The appellate court disagreed, ruling that the tribe exerted sufficient governmental authority to trigger IGRA, and that IGRA trumps the settlement act. Judge Torruella found that the appellants’ legal arguments framing the standard for sufficient governmental authority missed the mark.
“The town gets it backward,” he wrote in part, quoting IGRA as intending gaming to promote economic development, self-sufficiency and strong tribal government. “The town now seeks to put this logic on its head by requiring the tribe’s government to be fully developed before it can have the benefit of gaming revenues. This is not what IGRA requires, nor is it our case law.”
The appellate panel contrasted the Aquinnah case with the court’s past ruling over the Passamaquoddy tribe of Maine, and the reasons IGRA did not trump that tribe’s settlement act.
The Passamaquoddy tribe’s prohibition survived because its settlement act had specific language warning Congress that subsequent laws like IGRA would not apply “unless specifically made applicable within the state of Maine.” IGRA did not contain such specific language.
The gambling prohibition in the settlement acts of the Aquinnah and also the Narragansett tribe of Rhode Island say “nothing about the effect of future federal laws …” the appeals court said. Therefore, IGRA and their settlement acts were in conflict and IGRA, as the more recent federal legislation, must prevail, the appellate court found.
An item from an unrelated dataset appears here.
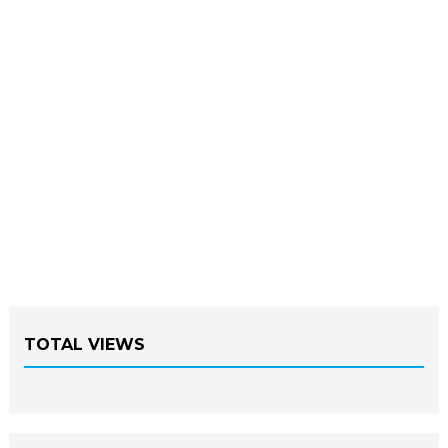
TOTAL VIEWS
Experts who follow the industry in New England were not surprised by the decision, but pointed to a gaming market that has grown increasingly competitive and could be showing signs of saturation.
Richard A. McGowan, a professor of economics and management at Boston College, said a tribal gaming facility in Aquinnah would face a host of challenges, including competition from the bigger, well-heeled projects. And the remote location at the western end of the Vineyard would discourage repeat patrons who are the lifeblood of casinos, he said.
“The market is really getting saturated,” said Mr. McGowan. “They [the Aquinnah] won all right, but they won way too late.”
The state law that allows casino gambling provides for one license to be issued to a native American tribe, but that license has already been awarded to the Mashpee Wampanoags, whose plans to open a casino are currently tied up in federal court.
Tribal leaders have viewed a gambling operation as the best available opportunity to create revenue for its programs and services — as much as $5 million annually, according to a tribe-commissioned study — while gaining some self-sufficiency.
The town of Aquinnah, one of the poorest in the state, has warned about the impact of a gambling facility on fire, police and other services.
More abstractly, the culture clash of a gambling culture and the Island ethic of natural beauty and pristine environment has worried many Vineyard residents, both inside and outside the tribe.
Ms. Vanderhoop, the selectman and tribal member, concluded : “It doesn’t matter whether it’s big or small, I know only the ill that gaming would bring to any community, never mind a small community like this. Speaking from a tribal point of view, this land is our homeland . . . . I think it might be great for saying that the tribe is sovereign by itself, but what it says for the community is unfortunate.”